Mary Elizabeth Winstead is, whatever she’s in, one of those actors who makes the film around her better. She digs in here and, despite not having much to play, and the writing never making the relationship between her and Martineau’s often grating Ani convincing, she delivers on the physicality of the role. For most of the film, and increasingly as it goes on, Kate is a wreck. From Winstead we get a performance of a woman trying desperately (and, to be fair, often wildly implausibly), to extend her last gasp. Through it all, Winstead holds the camera with her customary charisma, seldom more so than walking in for the final confrontation; shades on, cigarette dangling from her mouth, backed by a phalanx of machine gun-wielding yakuza. In a way it’s a shame that we know from the beginning that Kate can’t be saved, because Winstead makes enough of an impression that I’d happily watch another film with this character, certainly much more so than the franchise threatened at the end of Kate Beckinsale’s similar, but far worse, Jolt.

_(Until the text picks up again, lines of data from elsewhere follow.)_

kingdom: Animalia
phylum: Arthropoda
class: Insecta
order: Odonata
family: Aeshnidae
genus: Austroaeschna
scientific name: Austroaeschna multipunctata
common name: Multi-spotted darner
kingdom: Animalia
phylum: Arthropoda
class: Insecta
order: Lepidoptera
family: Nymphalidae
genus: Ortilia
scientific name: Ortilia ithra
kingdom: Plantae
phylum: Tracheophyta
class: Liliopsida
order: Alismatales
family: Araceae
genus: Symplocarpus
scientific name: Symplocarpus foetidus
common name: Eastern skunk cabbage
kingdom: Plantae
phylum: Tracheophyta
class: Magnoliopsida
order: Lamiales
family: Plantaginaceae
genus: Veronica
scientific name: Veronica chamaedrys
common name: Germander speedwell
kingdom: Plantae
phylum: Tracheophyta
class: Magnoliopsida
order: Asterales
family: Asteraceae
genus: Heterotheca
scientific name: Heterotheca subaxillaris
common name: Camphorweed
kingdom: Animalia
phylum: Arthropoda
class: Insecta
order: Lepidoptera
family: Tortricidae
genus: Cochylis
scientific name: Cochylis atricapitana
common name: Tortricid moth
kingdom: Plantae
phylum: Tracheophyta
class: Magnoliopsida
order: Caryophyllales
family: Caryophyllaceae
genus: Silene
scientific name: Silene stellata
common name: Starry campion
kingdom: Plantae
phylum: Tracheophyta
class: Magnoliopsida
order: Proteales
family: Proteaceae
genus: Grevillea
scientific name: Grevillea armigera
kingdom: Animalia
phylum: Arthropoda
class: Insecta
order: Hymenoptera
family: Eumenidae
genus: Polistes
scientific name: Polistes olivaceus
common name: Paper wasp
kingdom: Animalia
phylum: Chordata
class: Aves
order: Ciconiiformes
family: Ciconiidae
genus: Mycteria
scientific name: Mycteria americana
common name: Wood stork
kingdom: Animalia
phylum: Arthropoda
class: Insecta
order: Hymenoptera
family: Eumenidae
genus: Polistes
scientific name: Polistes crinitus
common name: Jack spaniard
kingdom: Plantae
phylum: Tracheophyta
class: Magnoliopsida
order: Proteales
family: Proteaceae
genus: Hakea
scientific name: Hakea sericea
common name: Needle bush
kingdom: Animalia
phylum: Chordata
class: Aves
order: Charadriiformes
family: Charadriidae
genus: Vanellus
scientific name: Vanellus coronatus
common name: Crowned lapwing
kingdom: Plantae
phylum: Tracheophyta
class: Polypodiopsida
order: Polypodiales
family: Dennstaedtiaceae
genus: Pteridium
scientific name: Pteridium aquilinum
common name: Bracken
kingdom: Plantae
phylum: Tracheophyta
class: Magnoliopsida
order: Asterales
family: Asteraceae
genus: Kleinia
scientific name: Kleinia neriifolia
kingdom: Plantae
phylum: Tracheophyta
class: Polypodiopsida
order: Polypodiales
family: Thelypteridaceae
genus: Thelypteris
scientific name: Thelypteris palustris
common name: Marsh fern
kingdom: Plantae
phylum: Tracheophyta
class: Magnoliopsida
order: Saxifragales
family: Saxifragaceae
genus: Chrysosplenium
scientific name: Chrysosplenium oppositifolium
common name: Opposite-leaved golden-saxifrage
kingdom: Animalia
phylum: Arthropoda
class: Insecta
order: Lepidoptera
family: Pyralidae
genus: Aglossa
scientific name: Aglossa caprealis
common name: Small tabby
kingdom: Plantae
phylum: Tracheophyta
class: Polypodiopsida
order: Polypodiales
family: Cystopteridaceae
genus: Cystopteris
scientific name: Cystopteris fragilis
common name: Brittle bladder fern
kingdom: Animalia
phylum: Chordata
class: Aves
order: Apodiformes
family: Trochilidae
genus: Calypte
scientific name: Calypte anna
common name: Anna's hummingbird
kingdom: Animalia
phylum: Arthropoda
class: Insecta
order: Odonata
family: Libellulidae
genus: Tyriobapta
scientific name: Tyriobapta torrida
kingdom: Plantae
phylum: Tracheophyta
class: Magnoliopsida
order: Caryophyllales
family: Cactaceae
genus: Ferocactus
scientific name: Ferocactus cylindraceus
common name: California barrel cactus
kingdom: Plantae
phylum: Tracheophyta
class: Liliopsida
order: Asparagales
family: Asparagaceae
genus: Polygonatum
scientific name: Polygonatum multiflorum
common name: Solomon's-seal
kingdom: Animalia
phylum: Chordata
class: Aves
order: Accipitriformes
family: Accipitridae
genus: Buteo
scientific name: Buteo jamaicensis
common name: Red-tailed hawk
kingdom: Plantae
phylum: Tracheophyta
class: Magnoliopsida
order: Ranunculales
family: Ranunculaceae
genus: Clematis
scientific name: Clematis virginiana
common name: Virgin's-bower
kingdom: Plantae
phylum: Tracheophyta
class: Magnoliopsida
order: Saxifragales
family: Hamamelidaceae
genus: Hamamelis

So, why not a higher grade? For as fun as it can be, there’s not much to Kate. There’s nothing to really invest in. Ani, the one character we might have an investment in is, unfortunately, written to be an irritant. Equally while the Japanese cast, including Tadanobu Asano and Jun Kunimura, make what they can of the material, there isn't much depth to the villains, or to the depiction of Japanese characters on the whole. That all being the case, and all aspects of the ending being obvious from the off, it’s difficult to get much more out of the action sequences than an occasional ‘that was cool’. While the action is good, it’s not quite of the very top rank. Jonathan Eusebio and his stunt team do some sterling work, but clearly former effects artist Cedric Nicolas-Troyan doesn’t have the same innate understanding of action that John Wick director and former stuntman Chad Stahelski seems to. Overall then, Kate is a fun time, but one that only lingers until the credits run.